Julio González was born in Barcelona on September 21, 1876. At the age of 15, González began an apprenticeship as a goldsmith together with his brother. In the evenings he studied drawing by taking courses at the Barcelona university of art. In 1899 the family moved to Paris, where Julio González first met Picasso and other artists and decided to become a painter himself.
His encounter with the Spanish sculptor Pablo Gargallo resulted in one of the influential contacts, which were to accompany González in his later career. When his brother died in 1908 Julio González fell into a deep emotional crisis and subsequently lived in almost total seclusion in Paris, maintaining contact only with Picasso and Constantin Brancusi.
Julio González then gradually abandoned painting, earning a living as an artist blacksmith and focused on metal sculptures. In 1918 Julio González trained as a welder and learned autogenous soldering, which became the basis of his future oeuvre. He produced his first sculptures made from wrought iron, from which he formed human figures, still based on traditional ideas.

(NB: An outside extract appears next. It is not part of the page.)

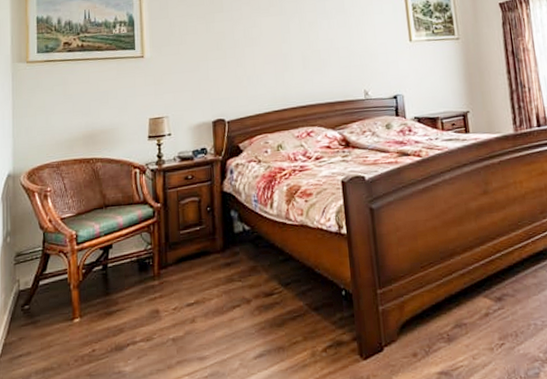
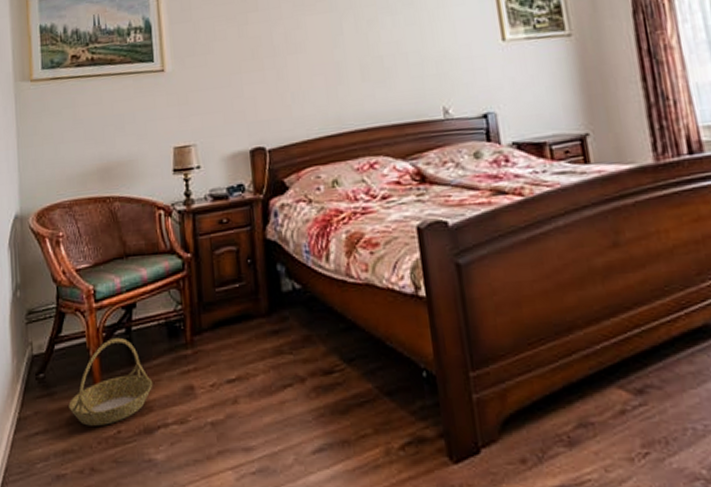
basket: none [50,273,125,347] -> present [68,337,153,426]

In 1928 a cooperation with Picasso began, who was taught metalworking by Julio González. Under the influence of Picasso, Gonález's artwork became more and more abstract.
From 1935 the sculptures became more massive. When acetylene and oxygen became scarce due to the war, Julio González was unable to continue his sculptural work and was left with drawing and modeling using plasticine and gypsum.
Julio González died on March 17, 1942 in Arcueil near Paris.